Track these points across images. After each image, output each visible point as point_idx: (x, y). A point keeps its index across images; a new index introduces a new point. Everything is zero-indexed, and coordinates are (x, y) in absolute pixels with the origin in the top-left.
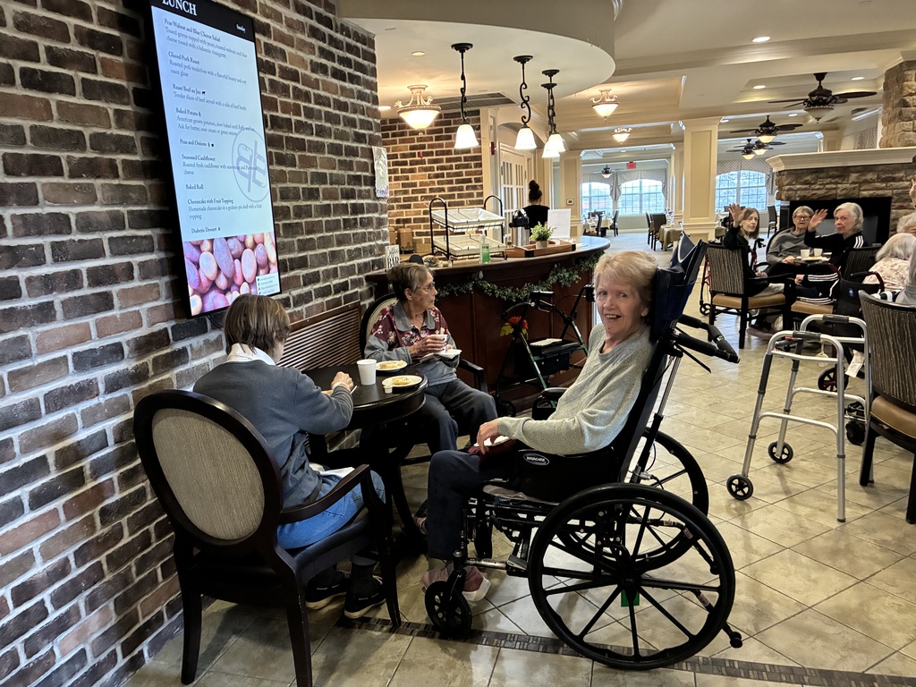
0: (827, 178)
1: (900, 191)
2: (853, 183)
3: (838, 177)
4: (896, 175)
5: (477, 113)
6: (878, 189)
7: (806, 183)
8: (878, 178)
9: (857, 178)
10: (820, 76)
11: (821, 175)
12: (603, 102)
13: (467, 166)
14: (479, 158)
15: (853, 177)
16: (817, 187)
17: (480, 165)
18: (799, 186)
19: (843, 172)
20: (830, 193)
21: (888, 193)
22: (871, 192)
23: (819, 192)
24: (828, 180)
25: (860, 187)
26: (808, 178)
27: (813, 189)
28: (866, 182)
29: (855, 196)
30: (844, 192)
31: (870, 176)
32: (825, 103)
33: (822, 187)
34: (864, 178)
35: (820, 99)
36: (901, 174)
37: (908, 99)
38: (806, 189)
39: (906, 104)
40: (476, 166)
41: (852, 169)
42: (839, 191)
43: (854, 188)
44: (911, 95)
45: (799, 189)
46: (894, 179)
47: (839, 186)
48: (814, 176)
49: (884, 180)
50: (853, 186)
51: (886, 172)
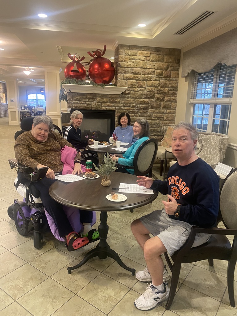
0: (87, 98)
1: (119, 108)
2: (98, 102)
3: (91, 98)
4: (117, 100)
6: (109, 106)
7: (77, 100)
8: (109, 101)
9: (100, 100)
11: (84, 97)
15: (98, 99)
16: (83, 102)
18: (74, 101)
19: (94, 96)
20: (88, 106)
21: (114, 108)
22: (106, 107)
23: (83, 105)
24: (87, 100)
25: (101, 104)
26: (78, 97)
27: (81, 104)
28: (104, 102)
29: (99, 109)
30: (95, 106)
31: (105, 100)
33: (85, 103)
34: (103, 100)
36: (119, 100)
37: (121, 63)
38: (77, 103)
41: (97, 95)
42: (92, 106)
43: (99, 105)
44: (122, 61)
45: (74, 103)
46: (116, 102)
47: (92, 103)
48: (80, 97)
49: (112, 102)
50: (98, 104)
51: (112, 98)
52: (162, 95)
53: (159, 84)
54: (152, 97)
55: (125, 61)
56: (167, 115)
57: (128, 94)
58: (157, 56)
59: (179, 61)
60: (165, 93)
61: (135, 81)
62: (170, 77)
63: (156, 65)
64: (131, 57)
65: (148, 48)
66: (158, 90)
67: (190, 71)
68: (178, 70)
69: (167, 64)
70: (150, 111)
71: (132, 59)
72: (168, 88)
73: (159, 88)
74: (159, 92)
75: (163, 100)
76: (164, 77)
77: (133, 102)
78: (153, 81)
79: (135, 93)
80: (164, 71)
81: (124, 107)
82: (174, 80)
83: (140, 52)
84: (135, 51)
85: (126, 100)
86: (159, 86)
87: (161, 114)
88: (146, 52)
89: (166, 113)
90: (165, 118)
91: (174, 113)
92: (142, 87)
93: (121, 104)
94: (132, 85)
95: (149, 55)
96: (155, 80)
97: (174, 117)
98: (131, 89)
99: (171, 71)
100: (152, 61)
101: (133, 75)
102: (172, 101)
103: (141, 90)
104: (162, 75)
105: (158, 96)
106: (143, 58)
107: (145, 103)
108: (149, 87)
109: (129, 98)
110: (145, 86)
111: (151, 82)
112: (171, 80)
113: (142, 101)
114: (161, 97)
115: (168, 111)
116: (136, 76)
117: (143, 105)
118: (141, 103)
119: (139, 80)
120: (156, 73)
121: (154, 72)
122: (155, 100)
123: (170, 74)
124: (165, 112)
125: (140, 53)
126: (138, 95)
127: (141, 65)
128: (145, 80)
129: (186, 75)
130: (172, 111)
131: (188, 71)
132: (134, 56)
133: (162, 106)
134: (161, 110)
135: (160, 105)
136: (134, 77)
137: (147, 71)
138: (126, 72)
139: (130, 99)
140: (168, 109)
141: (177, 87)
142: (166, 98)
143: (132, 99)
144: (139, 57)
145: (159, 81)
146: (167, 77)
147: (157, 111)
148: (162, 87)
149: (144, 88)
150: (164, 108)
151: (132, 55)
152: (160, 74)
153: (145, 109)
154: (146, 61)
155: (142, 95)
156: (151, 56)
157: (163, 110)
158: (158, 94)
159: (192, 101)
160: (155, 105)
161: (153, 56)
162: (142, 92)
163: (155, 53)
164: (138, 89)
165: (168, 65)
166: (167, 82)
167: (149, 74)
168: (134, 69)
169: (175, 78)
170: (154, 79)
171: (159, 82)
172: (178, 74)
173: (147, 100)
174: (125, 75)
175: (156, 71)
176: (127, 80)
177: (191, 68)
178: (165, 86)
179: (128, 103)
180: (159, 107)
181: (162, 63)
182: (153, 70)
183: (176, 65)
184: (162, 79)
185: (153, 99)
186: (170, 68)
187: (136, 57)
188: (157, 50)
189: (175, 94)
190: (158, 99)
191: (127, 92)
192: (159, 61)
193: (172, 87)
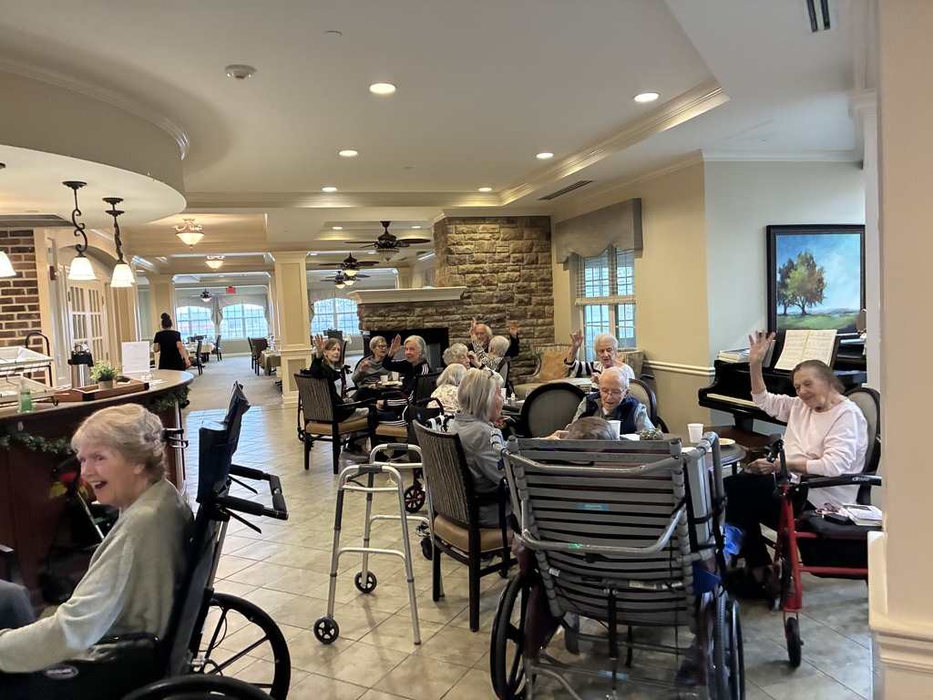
0: (398, 311)
1: (454, 323)
2: (418, 316)
3: (406, 310)
4: (450, 310)
5: (31, 233)
6: (437, 321)
7: (381, 315)
8: (436, 312)
9: (421, 311)
10: (386, 224)
11: (393, 309)
12: (188, 230)
13: (18, 292)
14: (35, 283)
15: (418, 310)
16: (391, 319)
17: (36, 291)
18: (376, 318)
19: (409, 307)
21: (445, 324)
22: (433, 324)
23: (392, 323)
24: (399, 313)
25: (424, 319)
26: (382, 311)
27: (388, 321)
28: (428, 315)
29: (421, 327)
30: (412, 323)
31: (430, 311)
32: (391, 246)
33: (394, 319)
34: (425, 312)
35: (388, 243)
36: (454, 309)
37: (452, 248)
38: (382, 321)
39: (450, 252)
40: (30, 292)
41: (416, 304)
42: (408, 323)
43: (419, 321)
44: (454, 244)
45: (376, 321)
46: (448, 313)
47: (408, 318)
48: (387, 310)
49: (442, 314)
50: (418, 318)
51: (441, 307)
52: (526, 295)
53: (520, 276)
54: (510, 300)
55: (457, 244)
56: (539, 328)
57: (469, 297)
58: (512, 231)
59: (549, 237)
60: (532, 291)
61: (477, 275)
62: (537, 263)
63: (511, 246)
64: (468, 236)
65: (494, 220)
66: (518, 288)
67: (569, 255)
68: (549, 250)
69: (530, 242)
70: (509, 323)
71: (470, 239)
72: (536, 281)
73: (520, 283)
74: (522, 290)
75: (529, 303)
76: (527, 264)
77: (479, 310)
78: (508, 273)
79: (480, 296)
80: (525, 255)
81: (463, 320)
82: (544, 268)
83: (481, 226)
84: (474, 227)
85: (467, 309)
86: (519, 281)
87: (528, 328)
88: (492, 226)
89: (537, 325)
90: (536, 334)
91: (552, 323)
92: (492, 285)
93: (458, 316)
94: (474, 282)
95: (497, 231)
96: (513, 271)
97: (553, 331)
98: (472, 289)
99: (537, 252)
100: (503, 240)
101: (474, 266)
102: (546, 304)
103: (489, 290)
104: (522, 260)
105: (520, 296)
106: (488, 236)
107: (499, 311)
108: (503, 282)
109: (470, 304)
110: (496, 282)
111: (505, 275)
112: (540, 268)
113: (493, 308)
114: (526, 298)
115: (540, 321)
116: (478, 266)
117: (496, 315)
118: (492, 311)
119: (485, 272)
120: (512, 260)
121: (509, 257)
122: (515, 304)
123: (537, 258)
124: (535, 323)
125: (484, 228)
126: (485, 298)
127: (486, 249)
128: (495, 271)
129: (564, 259)
130: (547, 320)
131: (566, 254)
132: (472, 235)
133: (529, 314)
134: (528, 321)
135: (526, 312)
136: (476, 268)
137: (497, 257)
138: (462, 262)
139: (472, 306)
140: (539, 317)
141: (551, 279)
142: (534, 300)
143: (476, 306)
144: (481, 236)
145: (519, 271)
146: (532, 263)
147: (522, 322)
148: (525, 281)
149: (494, 285)
150: (533, 316)
151: (468, 232)
152: (518, 261)
153: (499, 320)
154: (493, 241)
155: (492, 297)
156: (502, 232)
157: (531, 320)
158: (519, 293)
159: (578, 301)
160: (516, 313)
161: (505, 232)
162: (491, 293)
163: (507, 225)
164: (484, 287)
165: (532, 244)
166: (533, 272)
167: (499, 261)
168: (475, 255)
169: (545, 263)
170: (509, 268)
171: (518, 273)
172: (550, 256)
173: (502, 305)
174: (460, 267)
175: (512, 256)
176: (464, 274)
177: (571, 250)
178: (530, 279)
179: (470, 313)
180: (523, 316)
181: (521, 242)
182: (507, 254)
183: (544, 242)
184: (524, 269)
185: (512, 302)
186: (534, 249)
187: (477, 236)
188: (510, 221)
189: (549, 291)
190: (521, 302)
191: (465, 295)
192: (515, 238)
193: (543, 280)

_DESKRIPSI TUGAS:_ Tuliskan ulang tanpa perubahan baris-baris dari catatan di atas, mulai dari baris yang memuat "52: (162, 95)" sampai dengan baris yang memuat "111: (151, 82)", termasuk kedua baris tersebut.

_HASIL BERIKUT:_
52: (162, 95)
53: (159, 84)
54: (152, 97)
55: (125, 61)
56: (167, 115)
57: (128, 94)
58: (157, 56)
59: (179, 61)
60: (165, 93)
61: (135, 81)
62: (170, 77)
63: (156, 65)
64: (131, 57)
65: (148, 48)
66: (158, 90)
67: (190, 71)
68: (178, 70)
69: (167, 64)
70: (150, 111)
71: (132, 59)
72: (168, 88)
73: (159, 88)
74: (159, 92)
75: (163, 100)
76: (164, 77)
77: (133, 102)
78: (153, 81)
79: (135, 93)
80: (164, 71)
81: (124, 107)
82: (174, 80)
83: (140, 52)
84: (135, 51)
85: (126, 100)
86: (159, 86)
87: (161, 114)
88: (146, 52)
89: (166, 113)
90: (165, 118)
91: (174, 113)
92: (142, 87)
93: (121, 104)
94: (132, 85)
95: (149, 55)
96: (155, 80)
97: (174, 117)
98: (131, 89)
99: (171, 71)
100: (152, 61)
101: (133, 75)
102: (172, 101)
103: (141, 90)
104: (162, 75)
105: (158, 96)
106: (143, 58)
107: (145, 103)
108: (149, 87)
109: (129, 98)
110: (145, 86)
111: (151, 82)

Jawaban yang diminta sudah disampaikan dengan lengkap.